Brasher Falls Central School District

About Brasher Falls Central School District

Brasher Falls Central School District enrolls approximately 1000 PreK-12 Students; PreK - 4, 400 students.

The Brasher Falls Central School District is geographically located in the hamlet of Brasher Falls. However, the District also services the hamlets of Fort Jackson, Helena, Lawrenceville, North Lawrence, and Winthrop. The school facilities are located on the outskirts of Brasher Falls on Route 11C.

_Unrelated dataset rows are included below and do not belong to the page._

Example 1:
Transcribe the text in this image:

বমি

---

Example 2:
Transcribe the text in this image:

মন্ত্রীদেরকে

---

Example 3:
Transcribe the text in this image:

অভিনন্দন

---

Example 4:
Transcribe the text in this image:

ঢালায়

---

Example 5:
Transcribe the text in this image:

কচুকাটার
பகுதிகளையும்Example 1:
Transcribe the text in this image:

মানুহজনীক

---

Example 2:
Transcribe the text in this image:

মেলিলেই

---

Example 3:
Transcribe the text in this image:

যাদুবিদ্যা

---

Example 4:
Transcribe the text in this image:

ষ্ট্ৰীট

The Brasher Falls Central School District is located in the Seaway Valley, approximately 15 miles from either Potsdam or Massena. Recreational opportunities include excellent hunting and fishing, with a wide variety of summer and winter sports. The community is close to Whiteface Mountain ski area and the Lake Placid Olympic Village. After a short drive "north of the border," the cities of Montreal and Ottawa are easily accessible. To the south, Albany and Syracuse are common day trip destinations.

St. Lawrence University, SUNY Canton, Clarkson University, and SUNY Potsdam, including The Crane School of Music, are all located in neighboring communities, serving as a resource for undergraduate, graduate and partnership opportunities. This region of the north country is well known for a high quality of life created by the combination of career opportunities in agriculture, the arts, higher education, industry and technology.

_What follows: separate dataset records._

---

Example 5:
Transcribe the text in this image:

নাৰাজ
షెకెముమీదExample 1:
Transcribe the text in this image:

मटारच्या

The District is largely a rural area. North Country Dairy, LLC is located in North Lawrence, and dairy farming provides a significant amount of employment within the District. Other employment is found at the St. Lawrence Seaway-Franklin D. Roosevelt Project, New York Power Authority, ALCOA, Nu-Med and four major colleges and universities in Potsdam and Canton.


Regents Review Teacher

July 2019 - August 2019 Brasher Falls–Winthrop, NY
“I loved being able to have some structured time to work on my own professional development. I created my own lessons, assessments, activities, etc. It was awesome to be able to work with some students in these small class sizes and interact with them, and closely observe them interact with the material.”